Scientist builds a free-electron laser facility that works as a super camera
Chinese laser physics scientist Wang Wentao has spent more than 3,000 days in the single-minded pursuit of table-top photon facilities.
The "laser wakefield accelerator," a significant development in laser physics that was featured on the cover of the September 2004 issue of the prestigious scientific journal Nature, served as the catalyst for the entire process. The journal hailed the invention as a "dream beam " that heralded "the dawn of compact particle acceleration."
LWFA, as it is known, allows electron beams to travel at speeds that are almost as fast as light, similar to wake-surfing, in which the surfer uses the wake of a boat to propel themselves forward. According to Wang, this opens the door for the creation of portable yet potent electron accelerators and free-electron laser facilities.
What's the purpose then?
Wang compared the free-electron laser facility to a super camera. It takes photos in femtoseconds, which is nearly a hundred trillion times faster than the shutter speed of cameras that we normally use.

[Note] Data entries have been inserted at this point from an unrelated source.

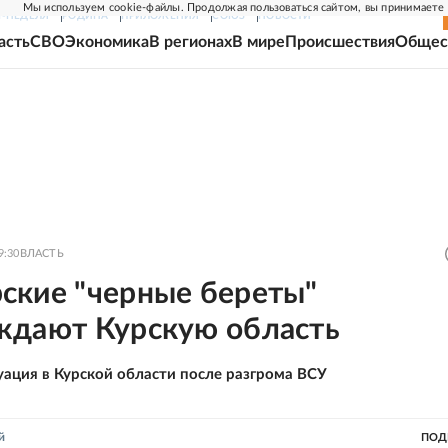
Мы используем cookie-файлы. Продолжая пользоваться сайтом, вы принимаете
Г-НЕДЕЛЯ
РОДИНА
ПРИЛОЖЕНИЯ
СОЮЗ
НОВОСТИ
асть
СВО
Экономика
В регионах
В мире
Происшествия
Общес
9:30
ВЛАСТЬ
ские "черные береты"
ждают Курскую область
уация в Курской области после разгрома ВСУ
й
ПОД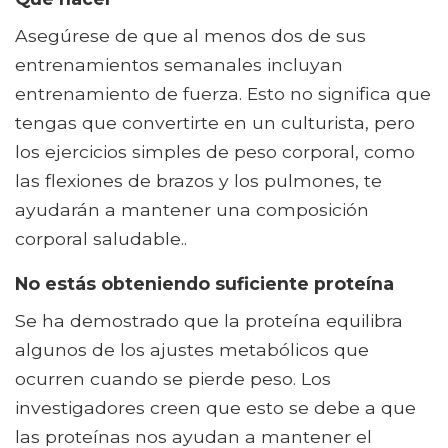
Asegúrese de que al menos dos de sus
entrenamientos semanales incluyan
entrenamiento de fuerza. Esto no significa que
tengas que convertirte en un culturista, pero
los ejercicios simples de peso corporal, como
las flexiones de brazos y los pulmones, te
ayudarán a mantener una composición
corporal saludable..
No estás obteniendo suficiente proteína
Se ha demostrado que la proteína equilibra
algunos de los ajustes metabólicos que
ocurren cuando se pierde peso. Los
investigadores creen que esto se debe a que
las proteínas nos ayudan a mantener el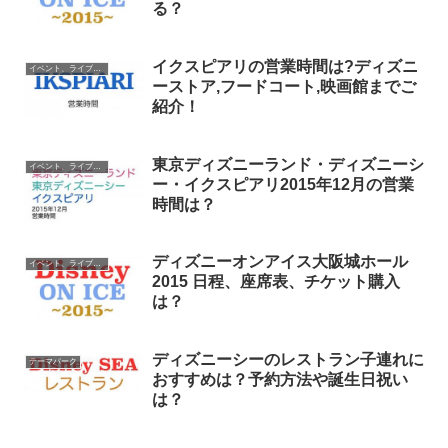
る？
イクスピアリの営業時間は?ディズニ
イベント、ライブ最新情報
ーストア,フードコート,映画館までご
紹介！
東京ディズニーランド・ディズニーシ
イベント、ライブ最新情報
ー・イクスピアリ2015年12月の営業
時間は？
ディズニーオンアイス大阪城ホール
イベント、ライブ最新情報
2015 日程、座席表、チケット購入
は？
ディズニーシーのレストラン子連れに
テーマパーク
おすすめは？予約方法や誕生日祝い
は？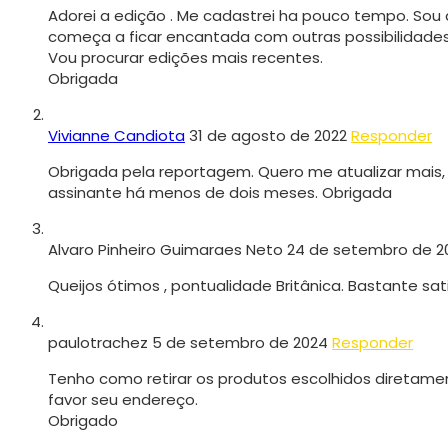
Adorei a edição . Me cadastrei ha pouco tempo. Sou
começa a ficar encantada com outras possibilidades
Vou procurar edições mais recentes.
Obrigada
Vivianne Candiota
31 de agosto de 2022
Responder
Obrigada pela reportagem. Quero me atualizar mais, 
assinante há menos de dois meses. Obrigada
Alvaro Pinheiro Guimaraes Neto
24 de setembro de 2
Queijos ótimos , pontualidade Britânica. Bastante sati
paulotrachez
5 de setembro de 2024
Responder
Tenho como retirar os produtos escolhidos diretamen
favor seu endereço.
Obrigado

One femtosecond is equal to one quadrillionth of a second. Think of it this way: Nothing is faster than light in a vacuum, but even so, in one femtosecond, it can only travel 300 nanometers – about the diameter of a virus.
In other words, the "super camera" will be able to record the quickest processes, like chemical reactions, in real-time. In short, it will be able to deliver an animation of the microscopic world to us.
Sounds great, right? But there is a problem: It is too big.
Consider the evolution of computers. The world's first computer ENIAC was a colossus measuring more than 170 square meters and weighing 30 tons. Over time, it has shrunk from a room-sized machine to a pocket-sized gadget. As it gets smaller, it is also becoming more popular.
The same applies to facilities for free-electron lasers. There are now just eight such facilities, each the size of a warehouse, in existence. Scientists have to make marathon journeys and wait in long queues to use the facilities. Apparently, it's not good for scientific discovery. But over years, it remained insoluble. Why?
As with airplanes needing a runway to take off, electron beams typically require a long run-up with a distance of hundreds or even thousands of meters to generate immense energy. Till the invention of LWFA, where electrons are carried along by laser waves and grow powerful enough in a relatively short period of time, it seemed impossible to make the facility smaller.
So, since 2004, the global science community has been working to make table-top free-electron laser facilities. China was no exception.
After getting a doctorate in 2010, Wang joined the Shanghai Institute of Optics and Fine Mechanics, linked to the Chinese Academy of Sciences. Despite not majoring in LWFA, he didn't hesitate to enter the field of LWFA study.
Comparing himself to a brick, he said, "I'm where I'm needed."
In 2012, his lab joined the global race to make a table-top free-electron laser facility. They had expected to finish it in about 300 days, but it took nearly 3,000 days. Finally, in 2021, they managed to build a 12-meter-long table-top facility.
Scientific journals, Nature and Science, hailed it as a significant milestone and a huge step forward, raising hopes of making such facilities accessible to schools, hospitals and research institutes.
Wang said that their next objective was to further reduce it to a 2-meter length.
For his contributions, he was among the 10 people to be awarded this year's "most beautiful scientific and technological workers" in Shanghai.